Apprentices most likely to be involved in workplace accidents, report finds

Young apprentices are most at risk when it comes to suffering an injury at work, according to research from Direct Line for Business.

On average, there were 13,000 cases of non-fatal accidents among young apprentices or workers aged between 16 and 18 each year in this country, the research said.
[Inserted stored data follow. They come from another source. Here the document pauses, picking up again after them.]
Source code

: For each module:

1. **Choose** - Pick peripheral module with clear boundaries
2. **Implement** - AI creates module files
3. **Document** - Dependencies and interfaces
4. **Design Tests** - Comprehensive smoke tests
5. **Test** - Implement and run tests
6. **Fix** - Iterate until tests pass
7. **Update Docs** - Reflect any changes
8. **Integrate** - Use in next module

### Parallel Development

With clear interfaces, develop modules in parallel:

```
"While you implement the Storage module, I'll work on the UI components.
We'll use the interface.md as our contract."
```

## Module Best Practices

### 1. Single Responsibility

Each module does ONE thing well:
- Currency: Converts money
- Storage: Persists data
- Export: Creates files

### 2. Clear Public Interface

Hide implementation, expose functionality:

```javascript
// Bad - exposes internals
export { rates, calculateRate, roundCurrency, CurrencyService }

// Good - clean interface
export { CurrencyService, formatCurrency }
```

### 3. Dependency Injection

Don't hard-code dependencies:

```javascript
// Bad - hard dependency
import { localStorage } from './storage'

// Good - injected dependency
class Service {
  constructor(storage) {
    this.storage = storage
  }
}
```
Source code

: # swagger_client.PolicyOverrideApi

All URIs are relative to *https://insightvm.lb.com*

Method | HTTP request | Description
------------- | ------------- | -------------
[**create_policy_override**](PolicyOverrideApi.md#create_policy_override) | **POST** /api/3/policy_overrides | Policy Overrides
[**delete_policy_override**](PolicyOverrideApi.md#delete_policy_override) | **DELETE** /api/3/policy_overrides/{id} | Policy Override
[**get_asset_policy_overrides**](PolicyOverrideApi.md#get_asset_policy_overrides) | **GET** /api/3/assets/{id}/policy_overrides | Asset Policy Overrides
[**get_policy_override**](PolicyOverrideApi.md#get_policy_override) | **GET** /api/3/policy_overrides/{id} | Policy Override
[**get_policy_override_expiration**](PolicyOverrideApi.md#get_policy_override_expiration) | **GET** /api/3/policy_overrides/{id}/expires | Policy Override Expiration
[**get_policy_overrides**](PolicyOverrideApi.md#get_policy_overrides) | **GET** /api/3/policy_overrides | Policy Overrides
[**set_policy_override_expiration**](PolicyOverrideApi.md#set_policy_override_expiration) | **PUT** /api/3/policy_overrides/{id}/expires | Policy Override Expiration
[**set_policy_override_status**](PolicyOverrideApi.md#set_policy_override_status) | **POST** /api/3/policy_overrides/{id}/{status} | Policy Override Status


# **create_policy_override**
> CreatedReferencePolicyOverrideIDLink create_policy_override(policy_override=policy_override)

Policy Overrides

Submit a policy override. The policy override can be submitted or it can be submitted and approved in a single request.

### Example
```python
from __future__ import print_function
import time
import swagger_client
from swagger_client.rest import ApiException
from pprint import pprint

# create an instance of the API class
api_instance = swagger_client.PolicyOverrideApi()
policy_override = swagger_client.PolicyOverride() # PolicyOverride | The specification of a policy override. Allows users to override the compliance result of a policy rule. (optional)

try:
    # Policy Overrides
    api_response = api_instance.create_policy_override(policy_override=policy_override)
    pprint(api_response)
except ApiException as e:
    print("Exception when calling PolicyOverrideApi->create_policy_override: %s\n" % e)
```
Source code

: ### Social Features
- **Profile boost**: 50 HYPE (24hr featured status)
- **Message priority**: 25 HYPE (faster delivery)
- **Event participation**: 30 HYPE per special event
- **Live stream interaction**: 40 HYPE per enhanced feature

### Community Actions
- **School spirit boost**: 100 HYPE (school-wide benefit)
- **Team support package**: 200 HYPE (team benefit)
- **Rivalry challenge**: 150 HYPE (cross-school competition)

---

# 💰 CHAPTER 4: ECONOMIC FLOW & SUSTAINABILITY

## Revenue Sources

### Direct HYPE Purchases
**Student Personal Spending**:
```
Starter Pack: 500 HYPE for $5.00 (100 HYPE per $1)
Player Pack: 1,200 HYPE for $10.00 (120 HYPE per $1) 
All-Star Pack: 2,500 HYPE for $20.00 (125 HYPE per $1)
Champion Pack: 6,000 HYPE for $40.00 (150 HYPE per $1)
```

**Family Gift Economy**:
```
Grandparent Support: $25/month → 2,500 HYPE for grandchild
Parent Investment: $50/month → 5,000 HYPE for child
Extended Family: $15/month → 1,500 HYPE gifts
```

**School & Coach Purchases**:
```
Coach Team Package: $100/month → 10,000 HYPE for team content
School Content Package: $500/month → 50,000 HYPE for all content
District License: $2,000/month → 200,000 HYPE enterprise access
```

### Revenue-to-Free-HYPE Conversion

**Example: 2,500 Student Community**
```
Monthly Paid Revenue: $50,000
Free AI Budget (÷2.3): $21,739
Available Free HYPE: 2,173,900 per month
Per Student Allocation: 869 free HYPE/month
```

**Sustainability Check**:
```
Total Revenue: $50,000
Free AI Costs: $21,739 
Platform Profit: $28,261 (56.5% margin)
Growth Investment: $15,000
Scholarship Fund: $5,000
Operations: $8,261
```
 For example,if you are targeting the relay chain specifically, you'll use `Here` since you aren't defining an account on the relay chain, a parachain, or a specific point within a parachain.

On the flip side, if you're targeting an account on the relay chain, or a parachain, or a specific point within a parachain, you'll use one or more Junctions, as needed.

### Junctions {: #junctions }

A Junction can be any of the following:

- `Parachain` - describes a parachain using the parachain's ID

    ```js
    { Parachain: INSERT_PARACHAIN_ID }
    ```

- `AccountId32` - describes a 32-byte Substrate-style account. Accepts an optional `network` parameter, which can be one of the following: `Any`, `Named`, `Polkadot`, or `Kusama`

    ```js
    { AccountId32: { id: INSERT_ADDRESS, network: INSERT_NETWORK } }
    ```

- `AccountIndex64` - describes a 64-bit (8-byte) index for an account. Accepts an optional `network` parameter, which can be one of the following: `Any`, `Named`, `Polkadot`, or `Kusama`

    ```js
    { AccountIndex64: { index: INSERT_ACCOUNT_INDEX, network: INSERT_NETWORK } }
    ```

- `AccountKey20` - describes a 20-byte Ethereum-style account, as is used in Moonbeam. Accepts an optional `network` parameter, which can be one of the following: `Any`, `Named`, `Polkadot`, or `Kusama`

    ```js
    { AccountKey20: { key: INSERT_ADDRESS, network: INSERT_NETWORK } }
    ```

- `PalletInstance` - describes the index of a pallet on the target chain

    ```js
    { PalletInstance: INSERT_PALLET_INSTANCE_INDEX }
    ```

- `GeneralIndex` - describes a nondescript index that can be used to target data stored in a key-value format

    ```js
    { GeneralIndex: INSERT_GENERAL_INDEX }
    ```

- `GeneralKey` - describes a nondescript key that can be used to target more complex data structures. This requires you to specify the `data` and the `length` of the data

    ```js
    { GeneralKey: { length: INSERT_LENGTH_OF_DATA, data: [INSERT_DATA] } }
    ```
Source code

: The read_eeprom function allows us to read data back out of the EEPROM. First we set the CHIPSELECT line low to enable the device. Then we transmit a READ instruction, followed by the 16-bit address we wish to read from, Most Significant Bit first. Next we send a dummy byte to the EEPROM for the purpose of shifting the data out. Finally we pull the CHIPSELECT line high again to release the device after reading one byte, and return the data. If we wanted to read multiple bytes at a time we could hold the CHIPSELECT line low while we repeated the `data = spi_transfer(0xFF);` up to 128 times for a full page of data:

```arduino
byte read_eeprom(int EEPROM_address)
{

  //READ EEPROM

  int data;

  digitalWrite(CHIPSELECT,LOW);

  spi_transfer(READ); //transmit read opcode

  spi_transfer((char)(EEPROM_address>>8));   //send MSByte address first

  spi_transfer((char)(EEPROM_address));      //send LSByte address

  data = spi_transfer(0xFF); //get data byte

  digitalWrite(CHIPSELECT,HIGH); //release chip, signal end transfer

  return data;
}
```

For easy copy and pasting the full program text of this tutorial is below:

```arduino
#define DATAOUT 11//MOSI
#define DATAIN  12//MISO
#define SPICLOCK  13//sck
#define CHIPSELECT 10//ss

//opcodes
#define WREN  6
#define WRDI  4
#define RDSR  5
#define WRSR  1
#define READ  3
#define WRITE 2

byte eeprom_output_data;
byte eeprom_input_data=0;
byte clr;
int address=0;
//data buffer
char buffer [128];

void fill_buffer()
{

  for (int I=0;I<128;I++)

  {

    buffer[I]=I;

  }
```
While this accounted for 3.6 per cent of all workers in this age group, across the entire workforce, including all age brackets, there were 649,000 non-fatal workplace accidents each year, accounting for 2.1 per cent of all workers.

These figures highlight the fact that apprentices are 73 per cent more likely to be hurt in an accident at work, partly as a result of there being less apprentices in employment than full time staff.

Businesses which take on apprentices need to ensure that they have a sufficient level of employers’ liability insurance to help cover them if they are prosecuted for an accident at work.

Head of Direct Line for Business, Nick Breton, said: "The research indicates that apprentices are at greater risk of injury in the workplace so it is therefore vital for employers to have the right safety and training procedures in place to help ensure younger employees are aware of any risks.

"Work related illnesses such as respiratory disease, stress and pain in the body’s joints can also be avoided so it is vital for employers to have the right health and safety measures in place to reduce the number of people affected."